The following older news had a different spin:-
India, Israel To Co-Develop Advanced Barak Ship Defense Missile System
India and Israel have agreed to expand their already considerable missile development cooperation with an even longer-range version of their extended-range Barak ship defense system, this time for the Indian Air Force.
Sources from both countries say they expect to sign an add-on development contract by early next year, following last month's conclusion of a memorandum of agreement between Indian defense research authorities and prime contractor Israel Aerospace Industries (IAI).
This was reported by 'Deccan Herald'.
The new land-based air defense system will feature a range of 150 kilometers, more than double that of the supersonic, vertically launched Barak-8, or BarakNG (New Generation) now being developed for the Indian Navy.
"We've agreed to extend our ongoing BarakNG project with a longer-range missile capable of performing additional missions and meeting a larger array of threats," one Israeli source said in early July, noting that India's fiscal year ends in March 2008. "We're all looking to sign a contract by the end of the fiscal year."

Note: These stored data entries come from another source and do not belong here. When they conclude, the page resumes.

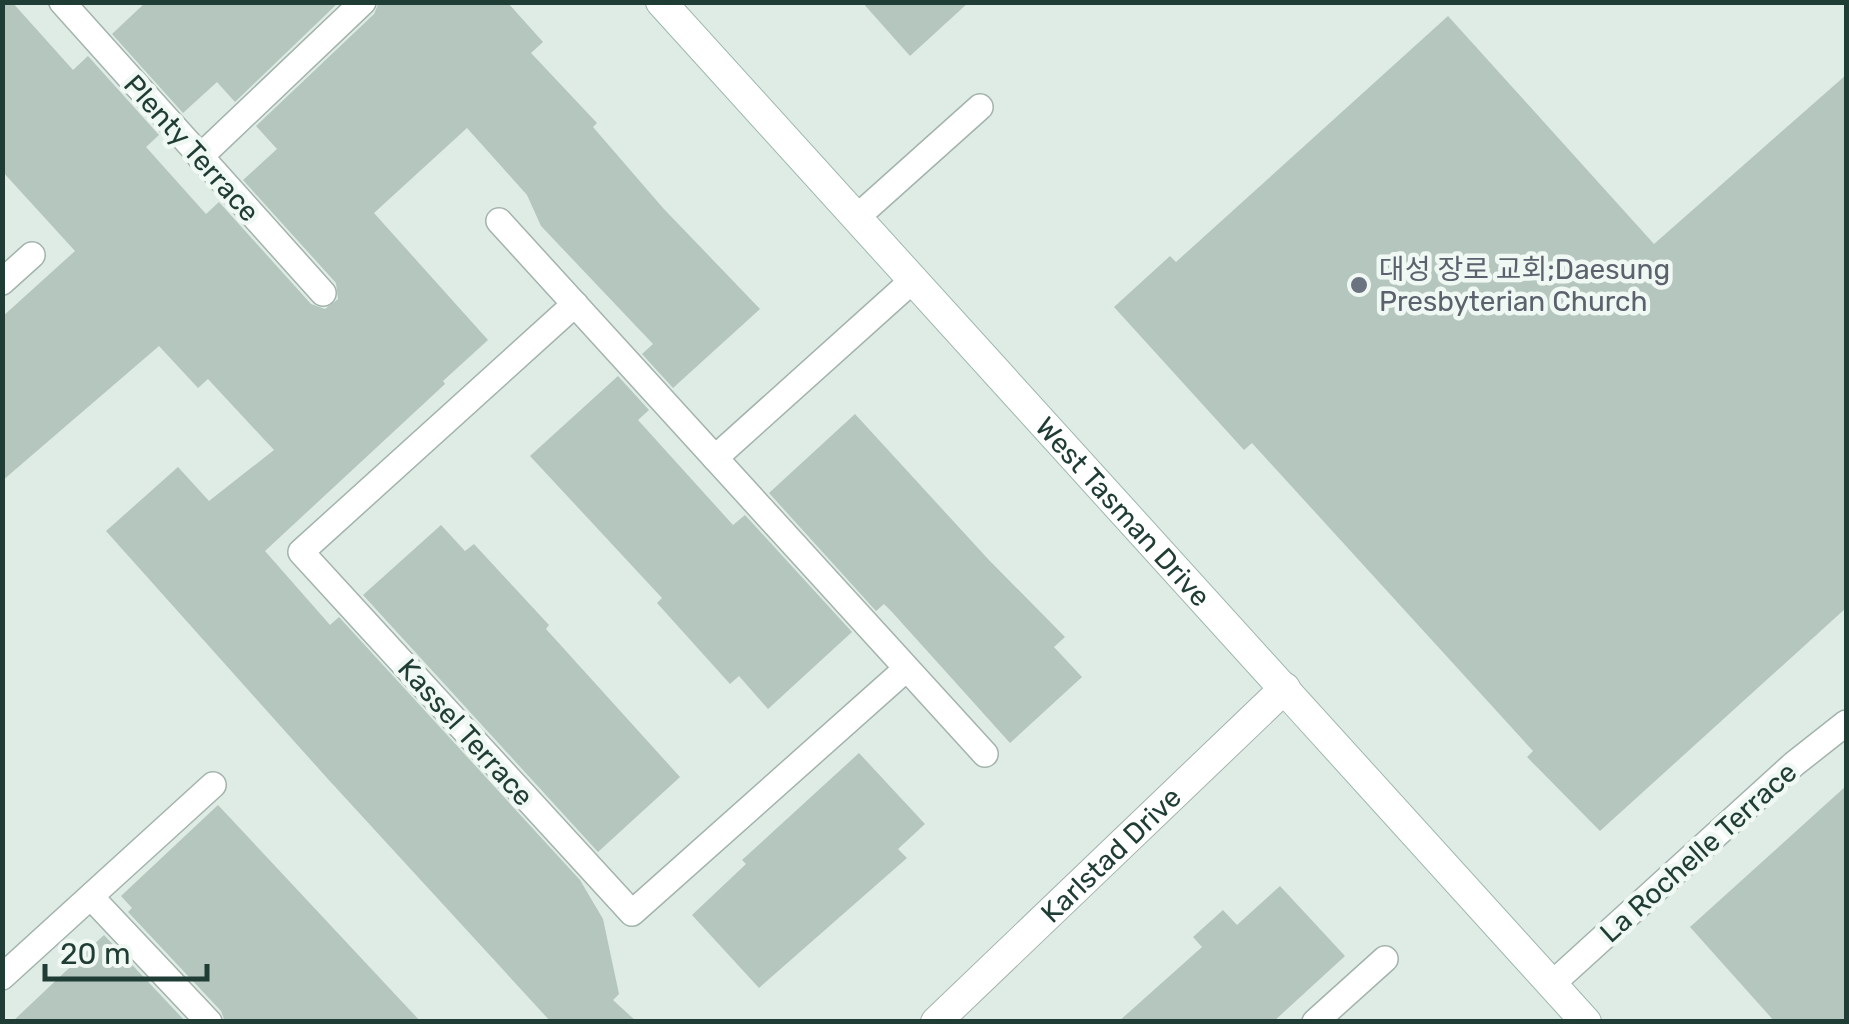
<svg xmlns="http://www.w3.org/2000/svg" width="1849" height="1024" font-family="Rubik,'Noto Sans KR',sans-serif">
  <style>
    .building { fill: #b4c6be }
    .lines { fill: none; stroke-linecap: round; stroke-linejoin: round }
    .lane-casing { stroke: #a2b4ac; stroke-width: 28 }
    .street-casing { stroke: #a2b4ac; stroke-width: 32 }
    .secondary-casing { stroke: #9db8ad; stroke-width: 32 }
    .lane { stroke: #fff; stroke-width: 25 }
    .street { stroke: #fff; stroke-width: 30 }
    .secondary { stroke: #fff; stroke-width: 30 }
    .worship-dot { fill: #6b7280; stroke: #f0f8f3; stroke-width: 4 }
    .labels { text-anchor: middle; stroke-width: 9; stroke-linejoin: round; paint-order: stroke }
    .street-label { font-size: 28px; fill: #1f3d34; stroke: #f0f8f3 }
    .worship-label { font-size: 28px; fill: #5b616d; stroke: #f0f8f3; text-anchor: start }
  </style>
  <rect width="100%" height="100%" fill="#dfece5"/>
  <g class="building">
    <polygon points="2,2 12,2 73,70 88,56 159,135 146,147 206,214 219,202 311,304 325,309 338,299 336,283 243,180 277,149 256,126 374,14 379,2 507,2 543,42 531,53 597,123 593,127 663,208 760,309 673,388 642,354 653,344 541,226 527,195 467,128 374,213 488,340 443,381 445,384 265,551 330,625 339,617 580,880 603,919 619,994 613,1000 637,1022 551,1022 327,778 106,531 178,467 209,501 274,450 208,379 198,388 159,346 2,481 2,317 75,251 2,171"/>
    <polygon points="146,2 339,2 235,102 217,82 183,113 112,34"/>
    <polygon points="862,2 969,2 910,56"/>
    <polygon points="1448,16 1654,244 1846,75 1846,608 1600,831 1527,757 1533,751 1252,443 1244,450 1114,307 1170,256 1176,262"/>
    <polygon points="618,376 649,410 638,420 733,525 745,515 852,632 768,709 739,676 730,684 657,603 662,598 530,456"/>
    <polygon points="855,414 988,559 1065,637 1054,647 1082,677 1010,743 892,612 884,604 876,611 769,493"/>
    <polygon points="441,525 465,551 474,544 549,625 546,629 680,777 598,852 363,595"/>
    <polygon points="859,753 925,824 898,849 907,858 759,988 692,915 746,864 742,860"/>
    <polygon points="1846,786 1846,1022 1775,1022 1690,927"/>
    <polygon points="218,805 421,1022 225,1022 221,1011 128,912 132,908 121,896"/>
    <polygon points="1280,886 1345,956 1273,1022 1118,1022 1202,947 1193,937 1223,910 1237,925"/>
    <polygon points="104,935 186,1022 12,1022"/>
  </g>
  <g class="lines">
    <defs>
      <g id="lane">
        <polyline points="62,2 323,293"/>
        <polyline points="200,157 363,2"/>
        <polyline points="856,218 980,107"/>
        <polyline points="499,221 985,754"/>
        <polyline points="2,282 32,255"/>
        <polyline points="575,304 301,552 632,913 906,669"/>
        <polyline points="715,458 913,280"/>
        <polyline points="91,897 209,1022"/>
        <polyline points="2,977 213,785"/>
        <polyline points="1552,984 1794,764 1846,723"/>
        <polyline points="1315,1022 1385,959"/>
      </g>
      <g id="street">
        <path id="s1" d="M936,1022l349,-334"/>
      </g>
      <g id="secondary">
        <path id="s2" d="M661,2l925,1020"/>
      </g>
    </defs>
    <use href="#lane" class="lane-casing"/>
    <use href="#street" class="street-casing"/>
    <use href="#secondary" class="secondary-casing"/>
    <use href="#lane" class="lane"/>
    <use href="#street" class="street"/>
    <use href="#secondary" class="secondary"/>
  </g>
  <circle class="worship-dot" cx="1359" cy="285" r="10"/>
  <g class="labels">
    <g class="street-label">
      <text transform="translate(192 148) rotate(48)" y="10">Plenty Terrace</text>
      <text dy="10" stroke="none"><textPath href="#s2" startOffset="688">West Tasman Drive</textPath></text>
      <text transform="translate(466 732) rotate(48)" y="10">Kassel Terrace</text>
      <text transform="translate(1698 852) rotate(-42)" y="10">La Rochelle Terrace</text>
      <text dy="10" stroke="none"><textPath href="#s1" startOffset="242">Karlstad Drive</textPath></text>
    </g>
    <g class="worship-label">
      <text x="1379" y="279">대성 장로 교회;Daesung<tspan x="1379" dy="32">Presbyterian Church</tspan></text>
    </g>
  </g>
  <rect width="1849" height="1024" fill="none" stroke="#1f3d34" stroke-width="10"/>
  <path d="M45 964v15h162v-15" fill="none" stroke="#1f3d34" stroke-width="5"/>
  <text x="60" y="964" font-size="30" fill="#1f3d34" stroke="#f0f8f3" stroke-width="8" paint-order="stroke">20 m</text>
</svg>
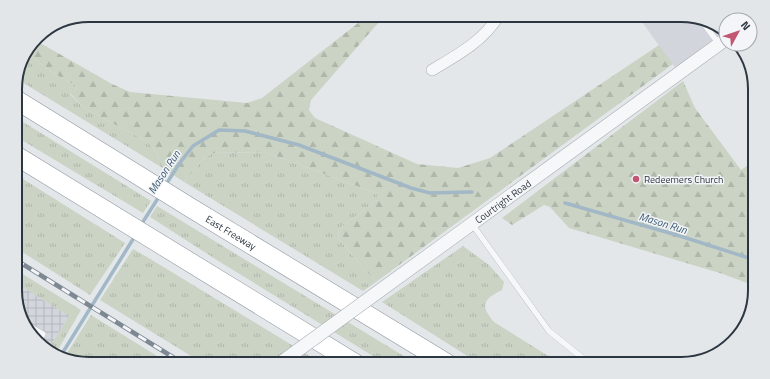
<svg xmlns="http://www.w3.org/2000/svg" width="770" height="379" viewBox="0 0 770 379" font-family="'Titillium Web',sans-serif">
	<style>
		.built { fill: #d2d6dc }
		.industrial { fill: url(#industrial-grid) }
		.grass { fill: url(#grass-tufts) }
		.forest { fill: url(#forest-firs) }
		.lines { fill: none; stroke-linecap: round; stroke-linejoin: round }
		.stream { stroke: #a2b8c6; stroke-width: 3.5 }
		.service-casing { stroke: #a9afb4; stroke-width: 6 }
		.minor-casing { stroke: #a9afb4; stroke-width: 12 }
		.tertiary-casing { stroke: #a9afb4; stroke-width: 14 }
		.motorway-casing { stroke: #8c969f; stroke-width: 20 }
		.service { stroke: #f6f7f9; stroke-width: 5.5 }
		.minor { stroke: #f6f7f9; stroke-width: 11 }
		.tertiary { stroke: #f6f7f9; stroke-width: 13 }
		.motorway { stroke: #fff; stroke-width: 19 }
		.rail-casing { stroke: #7e8892; stroke-width: 4.5 }
		.rail { stroke: #f3f5f8; stroke-width: 3; stroke-dasharray: 9; stroke-linecap: butt }
		.tertiary-bridge-casing { stroke: #a9afb4; stroke-width: 14; stroke-linecap: butt }
		.tertiary-bridge { stroke: #f6f7f9; stroke-width: 13 }
		.poi-dot { fill: #c25673; stroke: #f3f5f8; stroke-width: 1.5 }
		.labels { text-anchor: middle; dominant-baseline: central; stroke-width: 3; stroke-linejoin: round; paint-order: stroke }
		.poi-label { font-size: 10px; fill: #2d3741; stroke: #f3f5f8; text-anchor: start }
		.street-label { font-size: 10px; fill: #2d3741; stroke: #f3f5f8 }
		.water-label { font-size: 11px; font-style: italic; fill: #3b5a71; stroke: #f3f5f8 }
		.rim { fill: none; stroke: #2d3741; stroke-width: 2 }
	</style>
	<defs>
		<pattern id="industrial-grid" width="8" height="8" patternUnits="userSpaceOnUse"><rect width="8" height="8" fill="#d2d6dc"/><path d="M0 4h8M4 0v8" fill="none" stroke="#b5b8be"/></pattern>
		<pattern id="grass-tufts" width="24" height="20" patternUnits="userSpaceOnUse"><rect width="24" height="20" fill="#cbd3c5"/><path d="M3 7l-1-3M5 7V3M7 7l1-3M15 17l-1-3M17 17v-4M19 17l1-3" fill="none" stroke="#afb6aa"/></pattern>
		<pattern id="forest-firs" width="22" height="20" patternUnits="userSpaceOnUse"><rect width="22" height="20" fill="#cbd3c5"/><path d="M5 1l3.5 6h-7zM16 11l3.5 6h-7z" fill="#afb6aa"/></pattern>
	</defs>
	<rect width="100%" height="100%" fill="#e3e7ea"/>
	<!-- built -->
	<path class="built" d="M 637,15 L 681,15 L 714,23 L 726,33 L 679,73 Z"/>
	<!-- industrial -->
	<path class="industrial" d="M 16,283 L 69,316 L 48,350 L 30,335 L 16,300 Z"/>
	<!-- grass -->
	<g class="grass">
		<path d="M 27,51 C 40,66 58,76 75,85 L 76,90 L 70,94 L 84,108 L 148,142 L 157,153 L 161,167 L 17,79 L 23,56 Z"/>
		<path d="M 15,117 L 151,201 L 143,213 L 15,136 Z"/>
		<path d="M 265,152 L 365,189 L 377,194 L 377,200 L 339,229 L 338,238 L 376,282 L 363,291 L 184,182 L 203,159 L 213,153 Z"/>
		<path d="M 15,174 L 125,243 L 90,295 L 16,248 Z"/>
		<path d="M 157,206 L 417,364 L 386,364 L 220,262 L 150,217 Z"/>
		<path d="M 463,246 L 489,265 L 504,282 L 502,290 C 484,299 479,305 494,322 L 561,364 L 480,364 L 382,302 Z"/>
		<path d="M 133,249 L 147,257 L 323,364 L 204,364 L 100,300 Z"/>
		<path d="M 16,270 L 81,310 L 55,355 L 48,350 L 69,316 L 16,283 Z"/>
		<path d="M 91,315 L 170,364 L 89,364 L 64,358 Z"/>
	</g>
	<!-- forest -->
	<g class="forest">
		<path d="M 378,15 L 379,22 L 311,100 L 309,110 L 315,118 L 417,164 L 458,168 L 490,158 L 659,45 L 673,64 L 376,282 L 338,238 L 339,229 L 377,200 L 377,194 L 365,189 L 265,152 L 213,153 L 203,159 L 184,182 L 161,167 L 157,153 L 148,142 L 84,108 L 70,93 L 76,90 L 75,85 C 58,76 40,66 27,51 L 35,40 L 112,84 L 130,92 L 247,103 L 262,98 L 367,16 Z"/>
		<path d="M 683,81 L 695,108 L 741,170 L 755,160 L 755,286 L 723,274 L 569,228 L 550,207 L 544,205 L 512,225 L 502,218 Z"/>
	</g>
	<g class="lines">
		<!-- stream -->
		<g class="stream">
			<path d="M 165,186 L 179,164 L 193,146 L 219,130 L 245,131 L 299,145 L 411,188 L 430,193 L 472,192"/>
			<path d="M 565,203 L 680,236 L 755,260"/>
			<path d="M 141,225 L 160,195"/>
			<path d="M 60,357 L 135,236"/>
		</g>
		<defs>
			<g id="service">
				<path d="M 701,20 L 719,44"/>
				<path d="M 472,224 L 549,331 L 590,364"/>
				<path d="M 26,324 L 43,334 L 39,342"/>
			</g>
			<path id="minor" d="M 432,70 C 456,56 484,41 499,15"/>
			<g id="tertiary">
				<path id="s1" d="M 400,276 L 726,39"/>
			</g>
			<g id="motorway">
				<path id="s2" d="M 15,99 L 191,208 L 448,364"/>
				<path d="M 15,155 L 356,364"/>
			</g>
		</defs>
		<!-- service casing -->
		<use href="#service" class="service-casing"/>
		<!-- minor casing -->
		<use href="#minor" class="minor-casing"/>
		<!-- tertiary casing -->
		<use href="#tertiary" class="tertiary-casing"/>
		<!-- motorway casing -->
		<use href="#motorway" class="motorway-casing"/>
		<!-- service -->
		<use href="#service" class="service"/>
		<!-- minor -->
		<use href="#minor" class="minor"/>
		<!-- tertiary -->
		<use href="#tertiary" class="tertiary"/>
		<!-- motorway -->
		<use href="#motorway" class="motorway"/>
		<defs>
			<path id="rail" d="M 16,260 L 184,364"/>
		</defs>
		<!-- rail casing -->
		<use href="#rail" class="rail-casing"/>
		<!-- rail -->
		<use href="#rail" class="rail"/>
		<defs>
			<path id="tertiary-bridge" d="M 279,364 L 400,276"/>
		</defs>
		<!-- tertiary-bridge casing -->
		<use href="#tertiary-bridge" class="tertiary-bridge-casing"/>
		<!-- tertiary-bridge -->
		<use href="#tertiary-bridge" class="tertiary-bridge"/>
	</g>
	<!-- markers -->
	<circle class="poi-dot" cx="636" cy="179" r="4"/>
	<g class="labels">
		<!-- poi labels -->
		<g class="poi-label">
			<text x="644" y="179">Redeemers Church</text>
		</g>
		<!-- street labels -->
		<g class="street-label">
			<text stroke="none"><textPath href="#s1" startOffset="127">Courtright Road</textPath></text>
			<text stroke="none"><textPath href="#s2" startOffset="254">East Freeway</textPath></text>
		</g>
		<!-- water labels -->
		<g class="water-label">
			<text transform="translate(164 172) rotate(-57)">Mason Run</text>
			<text transform="translate(663 223) rotate(17)">Mason Run</text>
		</g>
	</g>
	<!-- crop -->
	<path d="M0 0H770V379H0ZM89 22H681A67 67 0 0 1 748 89V290A67 67 0 0 1 681 357H89A67 67 0 0 1 22 290V89A67 67 0 0 1 89 22Z" fill="#e3e6e9" fill-rule="evenodd"/>
	<path class="rim" d="M89 22H681A67 67 0 0 1 748 89V290A67 67 0 0 1 681 357H89A67 67 0 0 1 22 290V89A67 67 0 0 1 89 22Z"/>
	<!-- north arrow -->
	<g transform="translate(738 32) rotate(50)"><circle r="19" fill="#f3f5f8" stroke="#a4a9af"/>
	<path d="M0-3L7 15L0 10L-7 15Z" fill="#c25673"/>
	<text y="-6" font-size="11" font-weight="bold" text-anchor="middle" fill="#2d3741">N</text>
	</g>
</svg>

The program, he said, is "a natural extension" of the approximately $480 million, five-year contract concluded in early 2006 between the Indian Defence Research Development Organization (DRDO) and IAI.
Indian Defence Ministry sources said Israeli partners have agreed to transfer all technologies and manufacturing capabilities relevant to the co-development program. They noted that the new land-based air defense system — a planned replacement for the Indian Air Force's Russian-made Pechora surface-to-air missiles (SAMs) — would provide full hemispheric, 360-degree interception coverage against existing and future threats.
Sources declined to provide projected program costs, but estimated the effort would take about four years and a minimum of $300 million to develop unique system elements and an initial tranche of the land-based missiles.
The Indian Air Force has a requirement for nine advanced air defense squadrons, each of which will feature two SAM units. A typical unit will include an acquisition radar, a guidance radar, a command-and-control center and three launchers with eight missiles apiece.
Gurpreet Khurana, a Navy commander and a defense analyst of the Institute of Defence Studies and Analysis (IDSA), a New Delhi think tank, called the long-range Barak a tactical defense system, not a strategic or offensive one.
"A longer-range anti-missile system has become imperative today, with the increased [120-kilometer] range of anti-ship missiles like the Harpoons," Khurana said. "Besides, the missile platforms have a stand-off firing capability -- the P-3C Orion can launch the missile at an Indian Carrier Battle Group, without even entering the air-defense zone. In any case, interception of missiles at longer ranges is necessary, particularly to prevent saturation of air-defense response."
The latest Barak-based co-development project marks the third phase of Indo-Israeli cooperation based on the air defense system by IAI and Israel's Rafael Armament Development Authority. The cooperation began in 2001 with a $270 million deal for the basic Barak ship defense system. Mutual satisfaction with system performance and Israeli willingness to engage in technology transfers led in January 2006 to the 70-kilometer-range BarakNG program.
"This has been a phenomenally successful cooperative program, which has served as a springboard to all kinds of other potential projects," an Israeli industry source said.
He estimated that the three Barak-based missile development efforts combined exceed $1.3 billion.
Indian Defence Ministry sour-ces said scientists from the government's DRDL missile laboratory in Hyderabad are already working in Israel on the BarakNG program.